Карымшак понял его и охотно согласился, кивнув головой:
— Как ты считаешь правильным, так и делай, Саадат. Я всегда сгожусь тебе в помощники.
В ту ночь, когда происходил этот разговор, Карымшак не спал до самого рассвета. Долго он думал, колебался и пришел к выводу, что следует сходить к самой Бюбюш. Ранним утром он пришел во двор Бозгунчу и стал стучать кулаком в дверь:
— Эй, хозяева, спите еще! О-ха, аллах всемогущий! Да, сейчас по весне, когда на молоке оседает толстый слой каймака, спится очень сладко… Хе, хе, хе…
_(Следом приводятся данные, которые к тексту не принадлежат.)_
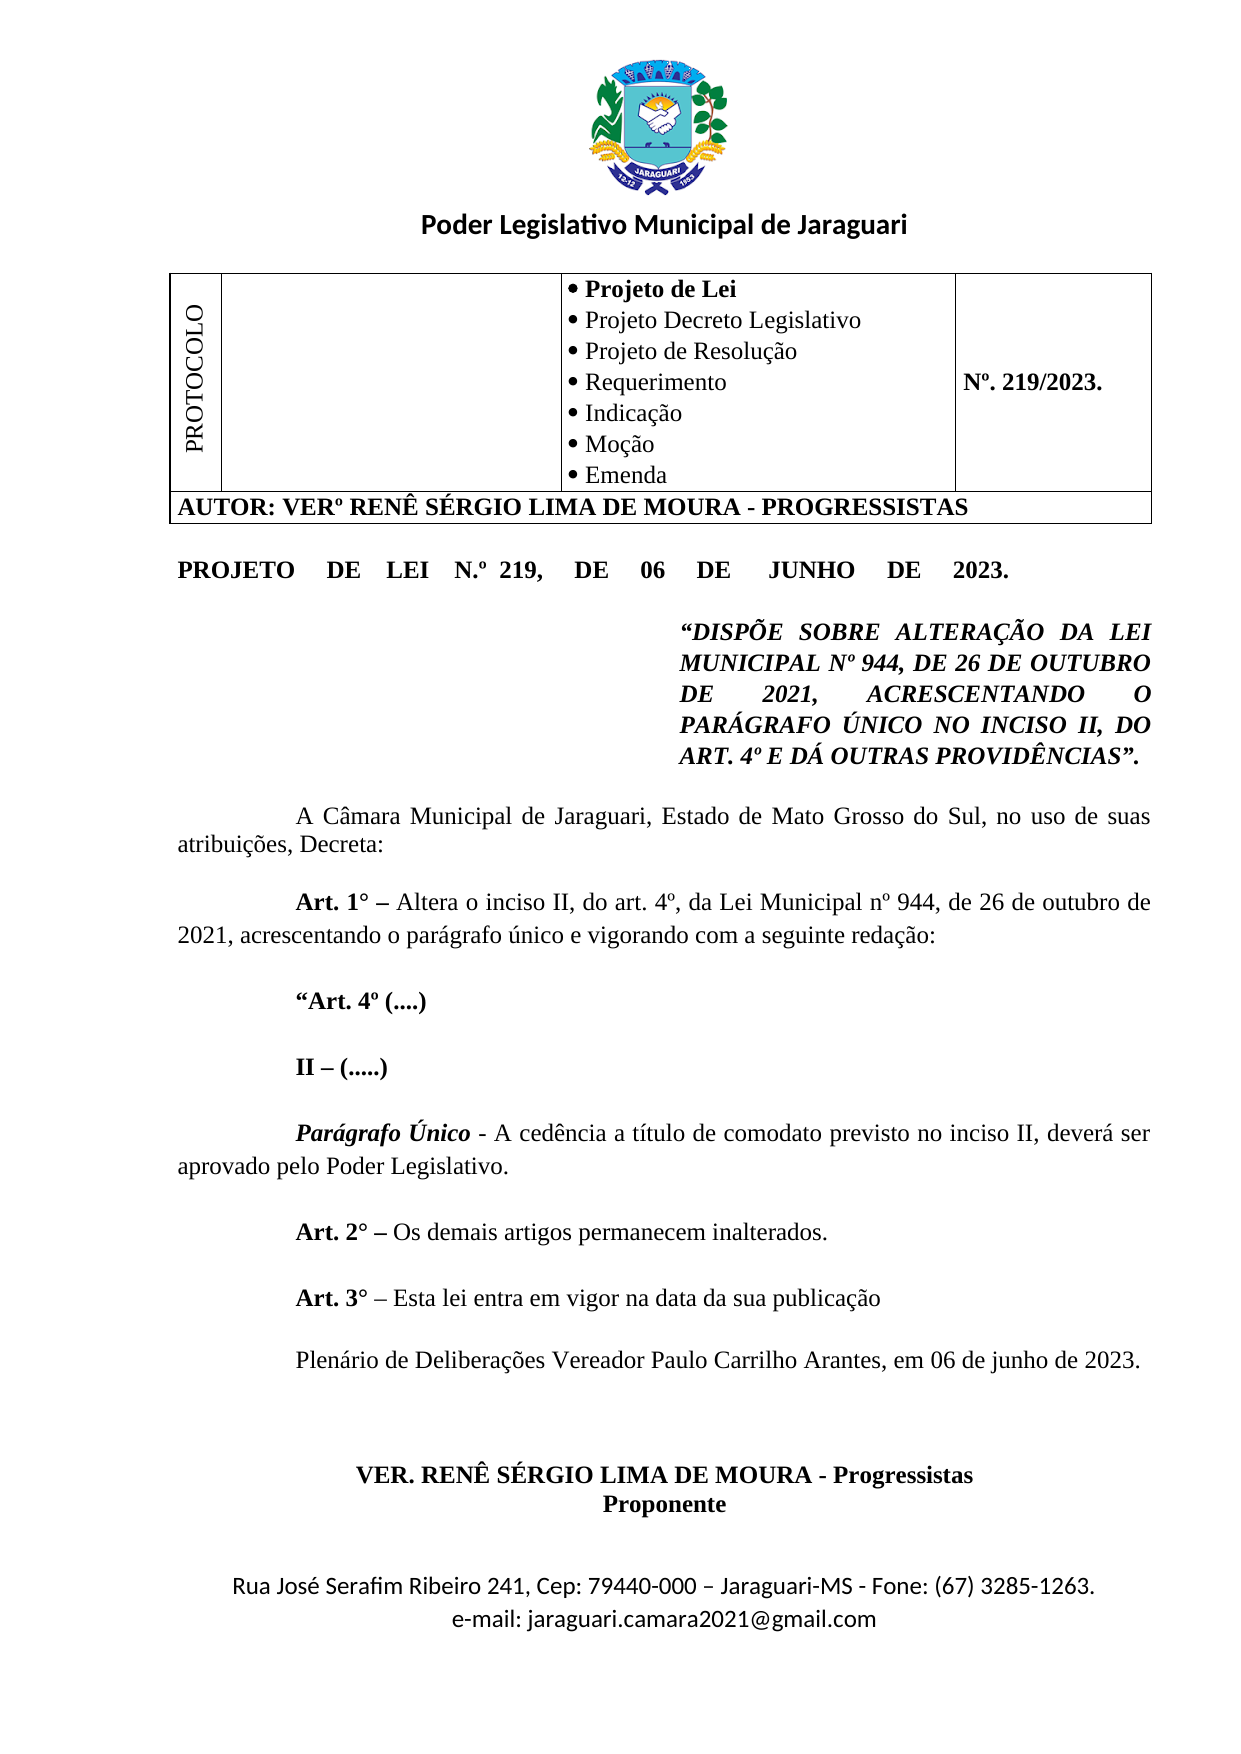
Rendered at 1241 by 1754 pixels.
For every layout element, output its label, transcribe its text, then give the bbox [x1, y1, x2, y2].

Войдя в дом, он обратился к Бюбюш:
— Дочь моя, пришел за советом. Слышал я слух такой… За кулаков опять принялись, и в этот раз, видать, не на шутку… Правда это или нет, а только когда у одной коровы сломается рог, то боль свербит у тысячи коров… Ну, меня, скажем, не будем даже брать в расчет! — Аткаминер махнул рукой и лукаво захихикал. — Хе, хе, хе… если с каждого рода пожертвовать одной головой, то это еще не беда, Иссык-Куль не обмелеет!.. А вот старикам придется трудненько… Когда верный пес, хорошо стороживший двор, подыхает от старости, то и ему в рот кладут кусок масла и хоронят. А вот что ты скажешь, Бозгунчу, интересно, как бы ты поступил со своими Шооке и Беке? Ну, правда, когда-то они были и богатыми и знатными. А сейчас поставь перед ними чашку с едой, так они, как малые дети, с ложкой не совладают. Одряхлели, помирать им пора. И удивляюсь я, кого хотят власти выселять в Сибирь: их самих или их кости? Если это нужно только для выполнения процентов, то давайте лучше я пойду за Шооке, только не трогайте старца… А за Бердибая, думаю, найдется еще кто-нибудь… Вот хотя бы его близкий брат Курман, что слоняется без толку по аилу да пьет водку… Когда-то он отбил у Бердибая его молодую, младшую жену… Развратник он. Какая польза от таких людей в аиле… Если вы не осмелитесь, так стоит только намекнуть Мендирману, как он этого Курмана в два счета объявит кулаком… Вот и проценты ваши выполнятся! — Тучный Карымшак исподволь следил за выражением лиц Бюбюш и Бозгунчу и не побоялся предупредить: — Конечно, дочь моя, ты и сама не станешь возражать против такого разумного совета… А этих двух стариков — гордость и честь нашего рода — мы должны сберечь! А если ты хочешь выслужиться перед начальством, то что ж… дело твое! Поступай как знаешь!.. — Он еще хотел добавить, что в горах, мол, места много, но вовремя удержался и сказал, обращаясь к Бозгунчу: — Змея, даже в трех местах перебитая, все равно может убить ящерицу. Эти старики хоть и потеряли былую силу, но, сидя у очага, они смогут еще схватиться с врагом.